● TEXT SEGMENT:
In this section of benchmarks we run our algorithm on all the Laman graphs of specified size.
The goal is to show the performance improvement over the previous SOTA - naive approach.
For clarity and simplicity we use only a single strategy - `neighbors_degree` with `linear` merging.

In [None]:
def find_colorings_on_all_graphs(
    dataset_name: str,
    graphs: Callable[[], Iterable[nx.Graph]],
    vertex_no: int,
    algorithm: str = "subgraphs-linear-neighbors_degree-4-smart",
    DIR: str = os.path.join("benchmarks", "results", "iteration"),
    time_log: str | None =  None
):
    os.makedirs(DIR, exist_ok=True)
    time_log = time_log or os.path.join(DIR, "log.csv")

    stats = defaultdict(int)
    rand = random.Random(42)

    # print(f"Running {algorithm} on {len(graphs)} graphs with {vertex_no} vertices")
    print(f"Running {algorithm} on graphs with {vertex_no} vertices")
    graphs = graphs()
    start = time.time()
    for graph in tqdm(graphs):
        iterable = nac.NAC_colorings(
            graph,
            algorithm=algorithm,
            relabel_strategy="none",
            use_decompositions=False,
            use_has_coloring_check=False,
            seed=rand.randint(0, 2**32 - 1),
        )
        counter = itertools.count()
        deque(zip(iterable, counter), maxlen=0)
        coloring_no = next(counter) // 2
        stats[coloring_no] += 1
    end = time.time()

    print(f"The operation took {int(1_000_000*(end-start))}s")
    with open(time_log, "a") as f:
        print(f"{vertex_no},{algorithm},{int(1000*(end-start))}", file=f, flush=True)

● YOUR INSTRUCTIONS: Which single strategy does the benchmarks section above use?

● EXCERPTED DATA:
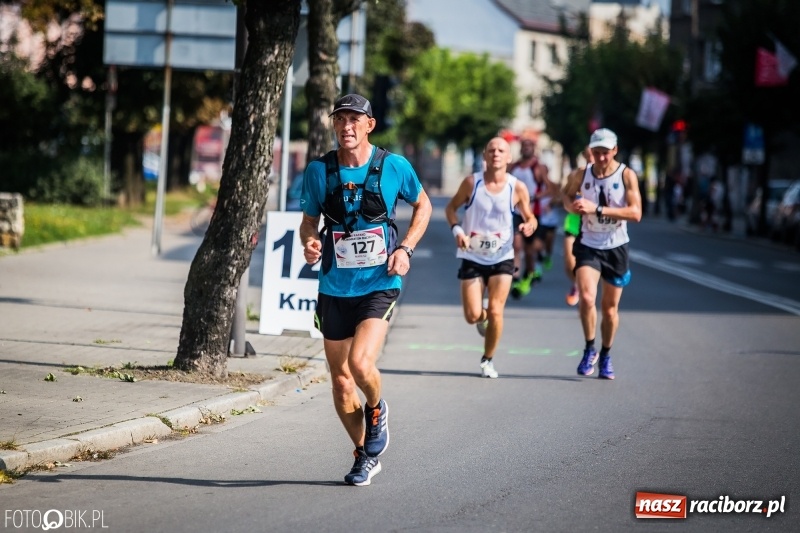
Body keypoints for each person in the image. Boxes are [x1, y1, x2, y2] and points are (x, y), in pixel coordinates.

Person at [299, 93, 432, 486]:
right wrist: (309, 241)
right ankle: (363, 455)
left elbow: (422, 206)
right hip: (334, 286)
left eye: (355, 119)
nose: (347, 126)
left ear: (369, 125)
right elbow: (309, 222)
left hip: (379, 283)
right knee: (340, 382)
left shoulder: (394, 166)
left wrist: (406, 248)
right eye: (340, 119)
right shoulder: (319, 171)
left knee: (360, 365)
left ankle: (376, 408)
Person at [445, 137, 537, 378]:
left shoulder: (516, 187)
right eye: (491, 150)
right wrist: (458, 231)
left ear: (509, 158)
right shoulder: (471, 183)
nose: (496, 153)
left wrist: (530, 225)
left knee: (497, 311)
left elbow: (530, 216)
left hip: (502, 256)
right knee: (472, 316)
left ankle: (488, 360)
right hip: (473, 255)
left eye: (501, 150)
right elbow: (451, 209)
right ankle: (482, 315)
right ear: (485, 156)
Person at [561, 128, 641, 380]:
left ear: (615, 150)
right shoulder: (581, 175)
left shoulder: (626, 176)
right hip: (589, 244)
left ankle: (606, 354)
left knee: (609, 309)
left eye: (605, 152)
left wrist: (596, 208)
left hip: (616, 246)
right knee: (586, 297)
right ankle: (589, 348)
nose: (601, 158)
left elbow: (635, 213)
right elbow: (564, 195)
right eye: (596, 153)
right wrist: (572, 207)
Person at [508, 138, 551, 298]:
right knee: (516, 245)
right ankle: (516, 277)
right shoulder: (514, 167)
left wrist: (535, 196)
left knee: (530, 249)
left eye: (529, 146)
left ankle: (530, 273)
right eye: (524, 146)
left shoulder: (538, 168)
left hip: (534, 214)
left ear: (534, 148)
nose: (526, 148)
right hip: (517, 213)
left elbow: (550, 188)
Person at [563, 147, 594, 306]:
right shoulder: (576, 175)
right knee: (569, 260)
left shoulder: (609, 177)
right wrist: (571, 204)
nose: (593, 157)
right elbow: (565, 195)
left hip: (594, 225)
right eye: (589, 155)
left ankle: (584, 287)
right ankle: (577, 284)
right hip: (574, 221)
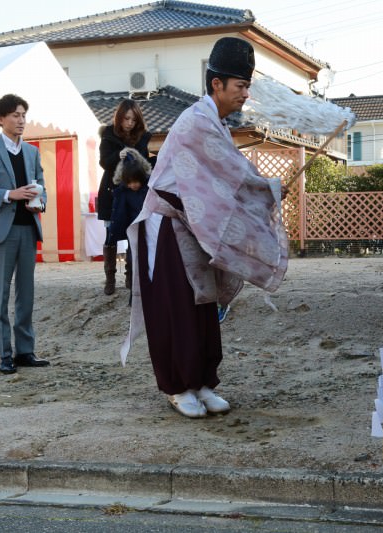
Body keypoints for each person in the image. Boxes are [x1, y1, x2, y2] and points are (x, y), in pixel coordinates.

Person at [120, 37, 289, 418]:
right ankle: (178, 387)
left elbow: (225, 176)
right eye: (240, 86)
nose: (245, 93)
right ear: (217, 84)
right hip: (168, 224)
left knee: (203, 302)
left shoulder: (213, 121)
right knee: (177, 306)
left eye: (247, 86)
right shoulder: (197, 122)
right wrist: (269, 190)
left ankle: (202, 382)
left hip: (192, 224)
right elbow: (233, 173)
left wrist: (265, 191)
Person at [0, 94, 50, 375]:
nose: (21, 120)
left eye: (24, 115)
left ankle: (25, 351)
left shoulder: (31, 151)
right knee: (0, 294)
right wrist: (8, 195)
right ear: (0, 119)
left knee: (26, 293)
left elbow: (42, 186)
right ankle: (4, 354)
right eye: (15, 115)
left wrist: (40, 199)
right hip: (1, 229)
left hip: (28, 227)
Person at [97, 99, 152, 295]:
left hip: (135, 192)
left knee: (133, 235)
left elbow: (145, 163)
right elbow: (103, 162)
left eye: (133, 120)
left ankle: (131, 277)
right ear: (119, 118)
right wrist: (118, 155)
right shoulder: (109, 135)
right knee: (110, 234)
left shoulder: (143, 137)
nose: (129, 123)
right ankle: (110, 278)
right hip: (112, 191)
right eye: (126, 118)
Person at [109, 147, 151, 298]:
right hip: (133, 232)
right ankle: (136, 295)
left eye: (136, 182)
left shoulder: (148, 189)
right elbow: (119, 214)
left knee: (150, 262)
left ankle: (151, 291)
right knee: (133, 263)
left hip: (150, 230)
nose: (133, 185)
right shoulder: (123, 192)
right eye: (130, 182)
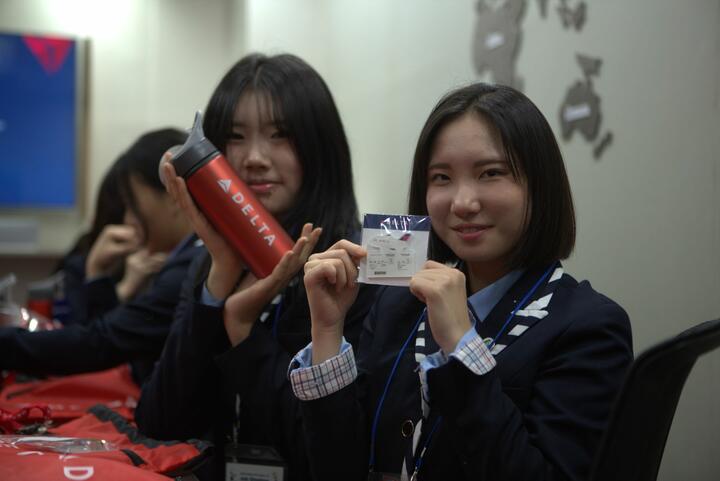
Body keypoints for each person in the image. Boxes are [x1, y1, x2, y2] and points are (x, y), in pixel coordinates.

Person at [290, 83, 633, 481]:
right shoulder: (397, 305)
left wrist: (461, 345)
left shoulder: (589, 327)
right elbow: (339, 469)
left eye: (490, 173)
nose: (462, 202)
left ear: (539, 185)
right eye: (441, 177)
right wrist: (329, 332)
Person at [134, 53, 378, 481]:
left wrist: (243, 333)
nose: (254, 158)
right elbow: (159, 421)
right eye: (235, 136)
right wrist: (219, 280)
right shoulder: (208, 265)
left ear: (320, 146)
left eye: (280, 134)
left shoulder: (352, 269)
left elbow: (333, 459)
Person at [0, 128, 202, 384]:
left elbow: (100, 344)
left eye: (132, 203)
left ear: (173, 193)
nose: (129, 218)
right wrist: (98, 276)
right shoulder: (187, 258)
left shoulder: (188, 269)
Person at [55, 159, 166, 325]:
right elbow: (83, 339)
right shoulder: (83, 259)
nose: (130, 219)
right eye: (128, 208)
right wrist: (121, 287)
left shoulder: (177, 259)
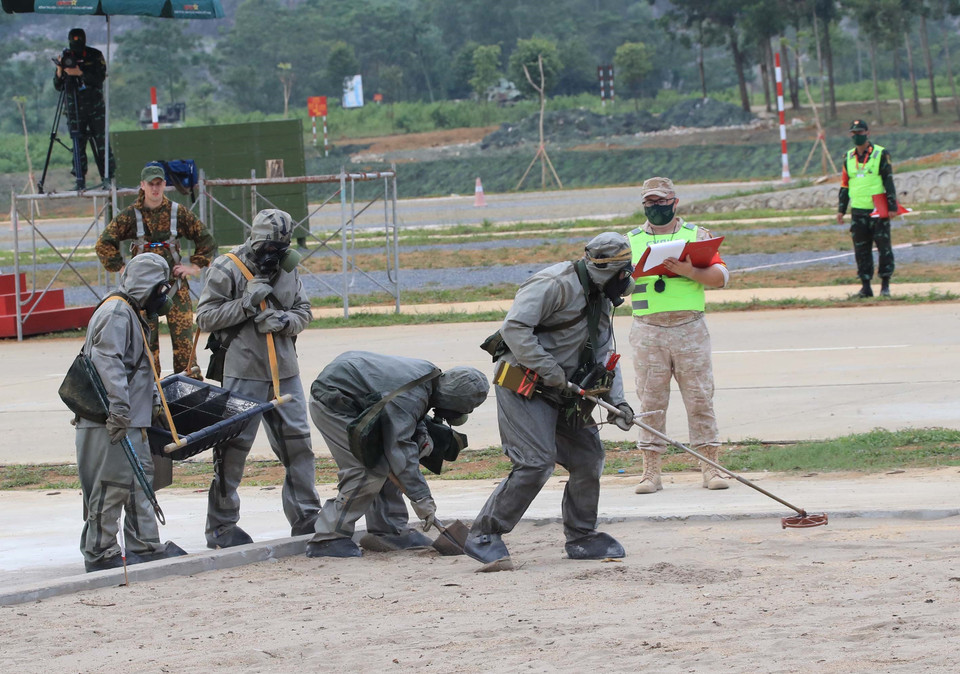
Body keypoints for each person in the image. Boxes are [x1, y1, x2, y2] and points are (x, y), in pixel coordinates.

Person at [464, 232, 637, 569]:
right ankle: (484, 534)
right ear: (605, 270)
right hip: (521, 382)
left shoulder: (601, 296)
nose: (626, 280)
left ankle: (582, 535)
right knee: (536, 462)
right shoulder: (553, 284)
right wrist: (552, 371)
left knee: (589, 457)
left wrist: (618, 403)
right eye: (622, 273)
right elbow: (514, 329)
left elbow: (605, 351)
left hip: (566, 390)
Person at [195, 208, 321, 548]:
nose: (273, 254)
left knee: (299, 446)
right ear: (254, 238)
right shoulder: (227, 268)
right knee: (233, 449)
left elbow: (304, 311)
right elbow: (204, 318)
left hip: (285, 372)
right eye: (268, 246)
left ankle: (307, 516)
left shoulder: (288, 269)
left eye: (280, 248)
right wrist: (246, 305)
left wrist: (284, 322)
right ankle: (221, 526)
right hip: (243, 372)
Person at [306, 352, 489, 558]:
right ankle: (328, 539)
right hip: (335, 403)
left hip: (363, 400)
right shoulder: (412, 395)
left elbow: (406, 410)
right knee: (367, 470)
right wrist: (422, 498)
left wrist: (421, 433)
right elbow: (399, 446)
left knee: (391, 461)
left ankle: (389, 531)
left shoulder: (431, 378)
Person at [75, 253, 187, 572]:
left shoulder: (131, 313)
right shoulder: (116, 313)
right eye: (160, 290)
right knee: (112, 485)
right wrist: (120, 411)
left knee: (140, 484)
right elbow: (107, 363)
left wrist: (150, 404)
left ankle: (145, 545)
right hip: (111, 420)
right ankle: (100, 552)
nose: (162, 299)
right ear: (148, 286)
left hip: (131, 419)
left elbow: (139, 368)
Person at [627, 176, 729, 495]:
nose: (656, 206)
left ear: (675, 201)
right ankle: (651, 473)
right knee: (650, 400)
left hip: (689, 327)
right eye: (650, 202)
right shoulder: (628, 240)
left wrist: (688, 271)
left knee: (699, 397)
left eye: (661, 200)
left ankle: (709, 466)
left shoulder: (696, 236)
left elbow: (721, 277)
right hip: (648, 328)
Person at [97, 163, 217, 378]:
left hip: (175, 287)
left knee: (184, 344)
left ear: (164, 185)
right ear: (142, 185)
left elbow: (206, 239)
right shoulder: (130, 216)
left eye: (159, 184)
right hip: (142, 294)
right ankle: (151, 393)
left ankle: (188, 390)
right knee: (145, 344)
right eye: (150, 184)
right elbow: (104, 243)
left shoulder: (177, 213)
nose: (155, 189)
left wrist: (194, 267)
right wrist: (122, 268)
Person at [837, 119, 898, 298]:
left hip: (878, 209)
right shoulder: (847, 157)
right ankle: (866, 287)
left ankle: (885, 286)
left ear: (867, 133)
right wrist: (841, 209)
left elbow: (888, 180)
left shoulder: (880, 153)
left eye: (860, 132)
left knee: (884, 247)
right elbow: (845, 185)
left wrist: (892, 206)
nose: (857, 136)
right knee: (861, 250)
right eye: (854, 133)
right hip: (858, 210)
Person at [53, 28, 115, 189]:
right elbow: (58, 86)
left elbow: (99, 78)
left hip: (95, 107)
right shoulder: (66, 57)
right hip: (75, 109)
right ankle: (79, 180)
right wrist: (60, 70)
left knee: (101, 142)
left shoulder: (95, 55)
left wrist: (80, 72)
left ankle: (107, 178)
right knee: (77, 143)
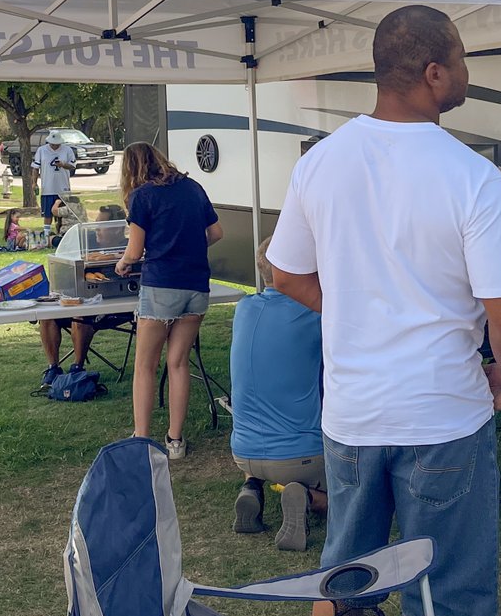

● EXERCISE RESPONSE: `neighbors_degree` with `linear` merging.